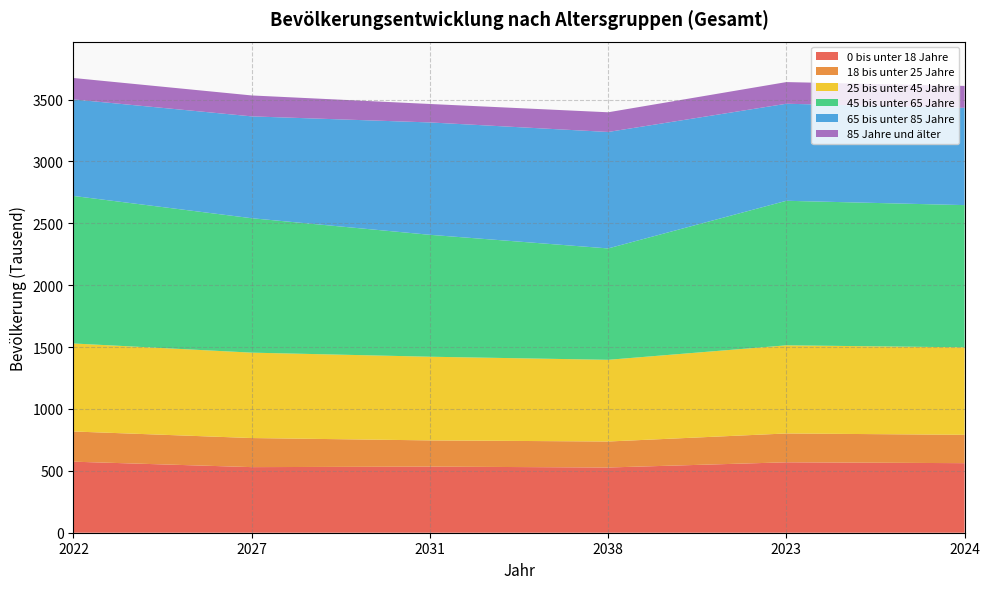

Reading left to right, what are all the values shown in this chart?

0 bis unter 18 Jahre: 2022=574	2027=530	2031=534	2038=527	2023=569	2024=562
18 bis unter 25 Jahre: 2022=244	2027=235	2031=212	2038=210	2023=233	2024=229
25 bis unter 45 Jahre: 2022=711	2027=690	2031=676	2038=660	2023=712	2024=707
45 bis unter 65 Jahre: 2022=1192	2027=1086	2031=985	2038=900	2023=1168	2024=1149
65 bis unter 85 Jahre: 2022=780	2027=823	2031=908	2038=941	2023=784	2024=786
85 Jahre und älter: 2022=173	2027=169	2031=149	2038=159	2023=175	2024=177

▬▬▬▬▬▬

Convert the entries above into a JSON list of strings, with one string for each line. Leave out blank lines and the pictures.

[
  "Reading left to right, what are all the values shown in this chart?",
  "0 bis unter 18 Jahre: 2022=574\t2027=530\t2031=534\t2038=527\t2023=569\t2024=562",
  "18 bis unter 25 Jahre: 2022=244\t2027=235\t2031=212\t2038=210\t2023=233\t2024=229",
  "25 bis unter 45 Jahre: 2022=711\t2027=690\t2031=676\t2038=660\t2023=712\t2024=707",
  "45 bis unter 65 Jahre: 2022=1192\t2027=1086\t2031=985\t2038=900\t2023=1168\t2024=1149",
  "65 bis unter 85 Jahre: 2022=780\t2027=823\t2031=908\t2038=941\t2023=784\t2024=786",
  "85 Jahre und älter: 2022=173\t2027=169\t2031=149\t2038=159\t2023=175\t2024=177"
]